I spent too many years stuck in back-to-back meetings. This resulted in zero time to talk to customers and execute business decisions. So I had to stay back late and work weekends to “find the time.”
My old boss ended up divorced because of this time trap.
Husband: “I never see you.”
Boss: “I know, I have to work.”
Years after their wedding day: “I’m leaving you. Surprise.”
Weekends and after hours time is meant for family and to relax. If you spend your free time catching up with the days you lost stuck in meetings, you’ll eventually burn out. Say no to more meetings. You can get away with it.
“Doing the right thing is always the right thing”
This quote comes from Gary Vee, love him or hate him (don’t care). I don’t use this sentence as a happy-go-lucky, tree-hugging inspirational quote for Instagram. Nope. It’s a quote to make decisions.
Should I say sorry? Doing the right thing is always the right thing. Should I issue a refund? Doing the right thing is always the right thing. Should I answer that question? Doing the right thing is always the right thing.
When you do the right thing it can look like you lose in the short term. But behind closed doors, when you do the right thing, it builds a reputation in the long term. A reputation builds trust. And trust can unlock your wildest dreams.
The way to gain a good reputation is to endeavor to be what you desire to appear — Socrates
Those who complain the most accomplish the least
Social media is flooded with complainers. They stand on their Twitter soapboxes and add to the noise. They get drowned out and often feel like it’s hopeless.
Then I look at someone like Greta Thunberg. Some idolize her and some hate her — who cares.
As a kid she gave up school time to protest about climate change. Her decision led to an enormous movement. (Notice how she didn’t go on Twitter and simply scream?) Now she has achieved more than most of us will achieve in a lifetime. She’s no smarter than you and I. She simply takes action over complaining. A lot can be learned from Greta.

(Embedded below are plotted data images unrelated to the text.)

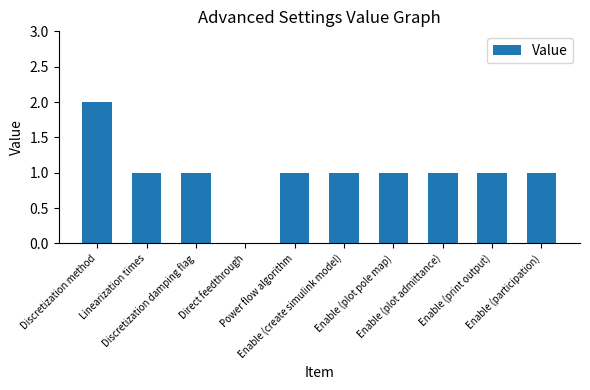

Are the bars horizontal?

No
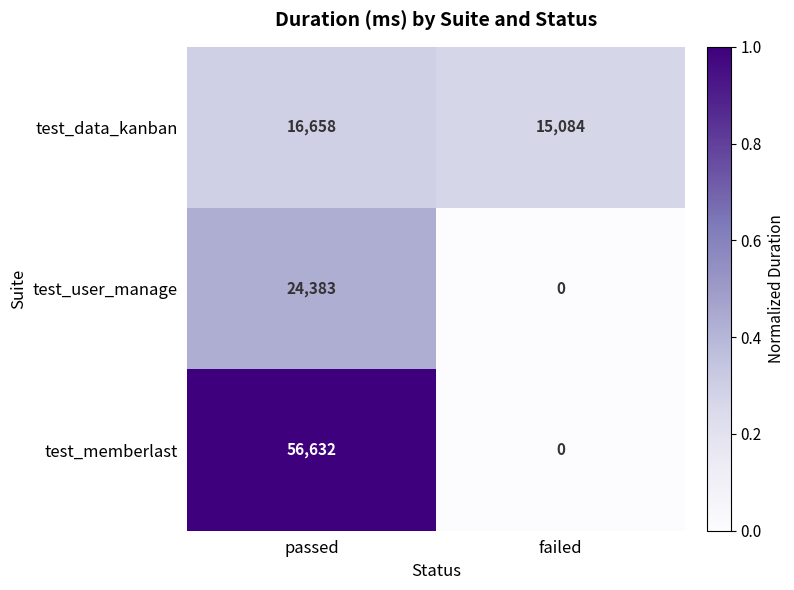

Reading left to right, transcribe all the data shown in this chart.

test_data_kanban: passed=16658	failed=15084
test_user_manage: passed=24383	failed=0
test_memberlast: passed=56632	failed=0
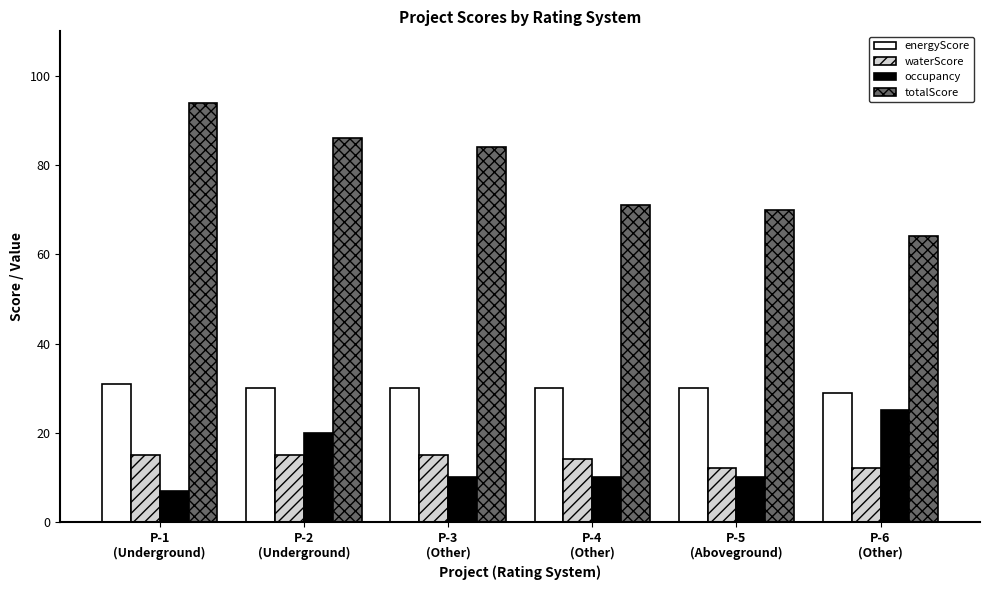

How many groups of bars are there?

6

Most of all, nobody is coming to save you. May as well roll up your sleeves and take action.
- Appreciate when life goes bad. Use it as motivation.
- Look at every price tag in time, not money.
- Slow down your brain with less time spent under the influence of tech algorithms.
- Reject all the meeting requests so you can get your free time back. Use that free time to build your own tiny empire.
- Use this quote to make decisions faster: “Doing the right thing is always the right thing.”
- Resist the temptation to complain all the time. Take action on the things that upset you. There’s always something you can do.